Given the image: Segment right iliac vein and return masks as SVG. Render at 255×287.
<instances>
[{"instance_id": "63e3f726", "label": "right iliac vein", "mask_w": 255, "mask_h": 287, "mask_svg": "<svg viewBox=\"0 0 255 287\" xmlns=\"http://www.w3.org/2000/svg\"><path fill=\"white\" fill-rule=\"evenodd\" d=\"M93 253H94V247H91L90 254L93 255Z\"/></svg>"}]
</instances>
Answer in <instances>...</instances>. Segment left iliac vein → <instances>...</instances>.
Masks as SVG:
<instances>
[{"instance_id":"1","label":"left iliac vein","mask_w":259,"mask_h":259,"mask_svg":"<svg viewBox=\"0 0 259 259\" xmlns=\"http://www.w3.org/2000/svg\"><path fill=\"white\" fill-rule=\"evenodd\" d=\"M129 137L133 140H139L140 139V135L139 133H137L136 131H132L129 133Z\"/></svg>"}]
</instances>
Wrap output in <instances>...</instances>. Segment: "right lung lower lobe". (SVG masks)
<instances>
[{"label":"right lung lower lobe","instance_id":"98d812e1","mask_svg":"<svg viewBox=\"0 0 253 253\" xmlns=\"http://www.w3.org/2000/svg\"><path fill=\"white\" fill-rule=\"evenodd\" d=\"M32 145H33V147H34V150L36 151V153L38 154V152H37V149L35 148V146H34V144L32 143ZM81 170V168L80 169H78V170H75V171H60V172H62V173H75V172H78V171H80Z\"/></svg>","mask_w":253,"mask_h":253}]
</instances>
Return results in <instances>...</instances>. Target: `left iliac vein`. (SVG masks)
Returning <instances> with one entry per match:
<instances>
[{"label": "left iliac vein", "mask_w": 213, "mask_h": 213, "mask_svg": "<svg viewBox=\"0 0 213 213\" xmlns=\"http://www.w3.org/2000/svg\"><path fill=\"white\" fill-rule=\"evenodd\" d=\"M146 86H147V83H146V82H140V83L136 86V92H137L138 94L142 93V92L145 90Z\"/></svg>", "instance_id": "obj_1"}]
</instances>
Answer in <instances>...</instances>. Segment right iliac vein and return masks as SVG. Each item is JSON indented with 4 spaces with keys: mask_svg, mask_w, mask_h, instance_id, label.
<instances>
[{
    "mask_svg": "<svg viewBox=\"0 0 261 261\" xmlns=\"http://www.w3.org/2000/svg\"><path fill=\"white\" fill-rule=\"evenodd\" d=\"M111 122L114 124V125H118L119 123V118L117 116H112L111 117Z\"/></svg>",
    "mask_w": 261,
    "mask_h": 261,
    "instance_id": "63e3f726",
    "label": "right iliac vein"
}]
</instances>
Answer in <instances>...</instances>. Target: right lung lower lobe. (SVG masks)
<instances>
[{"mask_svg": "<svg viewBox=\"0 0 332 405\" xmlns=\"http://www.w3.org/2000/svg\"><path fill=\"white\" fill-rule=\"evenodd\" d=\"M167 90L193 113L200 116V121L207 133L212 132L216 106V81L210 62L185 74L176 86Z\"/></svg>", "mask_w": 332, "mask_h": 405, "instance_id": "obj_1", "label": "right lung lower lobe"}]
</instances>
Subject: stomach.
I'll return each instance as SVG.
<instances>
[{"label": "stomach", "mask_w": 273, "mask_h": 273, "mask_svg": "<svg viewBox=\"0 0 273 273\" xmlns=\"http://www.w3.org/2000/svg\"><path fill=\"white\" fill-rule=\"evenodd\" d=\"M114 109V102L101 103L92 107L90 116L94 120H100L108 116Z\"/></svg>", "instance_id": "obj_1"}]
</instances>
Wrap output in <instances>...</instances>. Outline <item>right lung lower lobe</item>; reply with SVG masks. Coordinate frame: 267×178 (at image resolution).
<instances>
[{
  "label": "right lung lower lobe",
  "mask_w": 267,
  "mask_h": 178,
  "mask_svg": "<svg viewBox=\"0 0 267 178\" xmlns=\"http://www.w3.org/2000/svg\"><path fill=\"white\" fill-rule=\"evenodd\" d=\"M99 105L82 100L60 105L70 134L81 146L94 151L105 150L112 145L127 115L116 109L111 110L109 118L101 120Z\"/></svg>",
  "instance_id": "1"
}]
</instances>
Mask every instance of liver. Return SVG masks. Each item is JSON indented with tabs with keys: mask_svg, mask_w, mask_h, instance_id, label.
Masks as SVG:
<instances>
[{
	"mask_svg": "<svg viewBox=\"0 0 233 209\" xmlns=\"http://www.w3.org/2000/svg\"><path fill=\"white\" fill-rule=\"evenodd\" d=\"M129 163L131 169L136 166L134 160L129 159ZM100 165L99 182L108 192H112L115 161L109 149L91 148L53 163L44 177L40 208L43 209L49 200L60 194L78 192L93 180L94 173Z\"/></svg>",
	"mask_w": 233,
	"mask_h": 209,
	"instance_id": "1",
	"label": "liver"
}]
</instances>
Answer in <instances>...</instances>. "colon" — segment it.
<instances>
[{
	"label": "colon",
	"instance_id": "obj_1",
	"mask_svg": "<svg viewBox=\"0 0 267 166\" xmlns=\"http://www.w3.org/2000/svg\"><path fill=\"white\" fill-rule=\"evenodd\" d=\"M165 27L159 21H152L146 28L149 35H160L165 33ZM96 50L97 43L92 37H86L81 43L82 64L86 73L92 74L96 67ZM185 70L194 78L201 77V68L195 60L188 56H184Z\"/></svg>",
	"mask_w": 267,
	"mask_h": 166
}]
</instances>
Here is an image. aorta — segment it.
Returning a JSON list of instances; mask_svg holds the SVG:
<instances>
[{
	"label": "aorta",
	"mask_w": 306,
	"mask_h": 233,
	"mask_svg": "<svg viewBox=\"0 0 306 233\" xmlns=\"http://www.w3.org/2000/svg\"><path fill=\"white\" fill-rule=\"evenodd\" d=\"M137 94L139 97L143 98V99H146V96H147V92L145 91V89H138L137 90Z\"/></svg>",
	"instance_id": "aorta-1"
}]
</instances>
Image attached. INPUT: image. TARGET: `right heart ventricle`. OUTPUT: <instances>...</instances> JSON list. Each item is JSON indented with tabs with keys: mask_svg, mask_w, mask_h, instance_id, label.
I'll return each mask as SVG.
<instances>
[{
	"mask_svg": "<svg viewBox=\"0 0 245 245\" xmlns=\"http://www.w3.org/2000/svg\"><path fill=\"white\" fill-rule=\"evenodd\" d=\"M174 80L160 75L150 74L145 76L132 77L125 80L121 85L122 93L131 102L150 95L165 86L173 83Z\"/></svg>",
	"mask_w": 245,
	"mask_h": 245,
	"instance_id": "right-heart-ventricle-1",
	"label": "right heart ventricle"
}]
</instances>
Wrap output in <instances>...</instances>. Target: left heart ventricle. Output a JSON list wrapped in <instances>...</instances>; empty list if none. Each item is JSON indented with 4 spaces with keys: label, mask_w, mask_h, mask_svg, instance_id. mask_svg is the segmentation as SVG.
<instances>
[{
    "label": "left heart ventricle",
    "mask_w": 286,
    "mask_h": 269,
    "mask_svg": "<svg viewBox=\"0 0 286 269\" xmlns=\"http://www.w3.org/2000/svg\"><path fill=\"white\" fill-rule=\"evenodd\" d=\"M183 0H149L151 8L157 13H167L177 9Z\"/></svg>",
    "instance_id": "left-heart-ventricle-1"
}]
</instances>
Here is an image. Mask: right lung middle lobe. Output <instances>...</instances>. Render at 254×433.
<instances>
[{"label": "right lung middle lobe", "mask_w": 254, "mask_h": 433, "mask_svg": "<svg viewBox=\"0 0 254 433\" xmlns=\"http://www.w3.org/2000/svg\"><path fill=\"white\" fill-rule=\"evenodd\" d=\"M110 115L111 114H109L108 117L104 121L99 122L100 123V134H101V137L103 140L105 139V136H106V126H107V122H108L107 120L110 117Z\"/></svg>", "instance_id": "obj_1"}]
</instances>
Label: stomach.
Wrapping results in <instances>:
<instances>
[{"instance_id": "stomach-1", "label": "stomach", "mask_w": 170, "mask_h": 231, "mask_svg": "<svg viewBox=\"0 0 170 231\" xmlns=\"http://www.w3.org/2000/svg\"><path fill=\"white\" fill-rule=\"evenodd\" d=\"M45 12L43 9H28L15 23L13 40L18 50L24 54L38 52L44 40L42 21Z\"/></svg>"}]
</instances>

• • • •

TE VOLGEN INSTRUCTIES: Typ alle regels vanaf de regel met "Wrap output in <instances>...</instances>. Target: left" tot en met het einde van de records letterlijk over. Neem die eerste regel zelf ook mee.

SCHRIFTELIJK ANTWOORD:
Wrap output in <instances>...</instances>. Target: left heart ventricle. Output a JSON list wrapped in <instances>...</instances>; empty list if none. Each item is JSON indented with 4 spaces with keys: label, mask_w, mask_h, mask_svg, instance_id. mask_svg is the segmentation as SVG.
<instances>
[{
    "label": "left heart ventricle",
    "mask_w": 286,
    "mask_h": 269,
    "mask_svg": "<svg viewBox=\"0 0 286 269\" xmlns=\"http://www.w3.org/2000/svg\"><path fill=\"white\" fill-rule=\"evenodd\" d=\"M183 0H149L151 8L157 13H167L177 9Z\"/></svg>",
    "instance_id": "left-heart-ventricle-1"
}]
</instances>
Here is an image. Mask: right lung middle lobe. Output <instances>...</instances>. Render at 254×433.
<instances>
[{"label": "right lung middle lobe", "mask_w": 254, "mask_h": 433, "mask_svg": "<svg viewBox=\"0 0 254 433\" xmlns=\"http://www.w3.org/2000/svg\"><path fill=\"white\" fill-rule=\"evenodd\" d=\"M110 115L111 114H109L108 117L104 121L99 122L100 123V134H101V137L103 140L105 139V136H106V126H107V122H108L107 120L110 117Z\"/></svg>", "instance_id": "obj_1"}]
</instances>
Label: stomach.
Wrapping results in <instances>:
<instances>
[{"instance_id": "stomach-1", "label": "stomach", "mask_w": 170, "mask_h": 231, "mask_svg": "<svg viewBox=\"0 0 170 231\" xmlns=\"http://www.w3.org/2000/svg\"><path fill=\"white\" fill-rule=\"evenodd\" d=\"M45 12L43 9H28L15 23L13 40L18 50L24 54L38 52L44 40L42 21Z\"/></svg>"}]
</instances>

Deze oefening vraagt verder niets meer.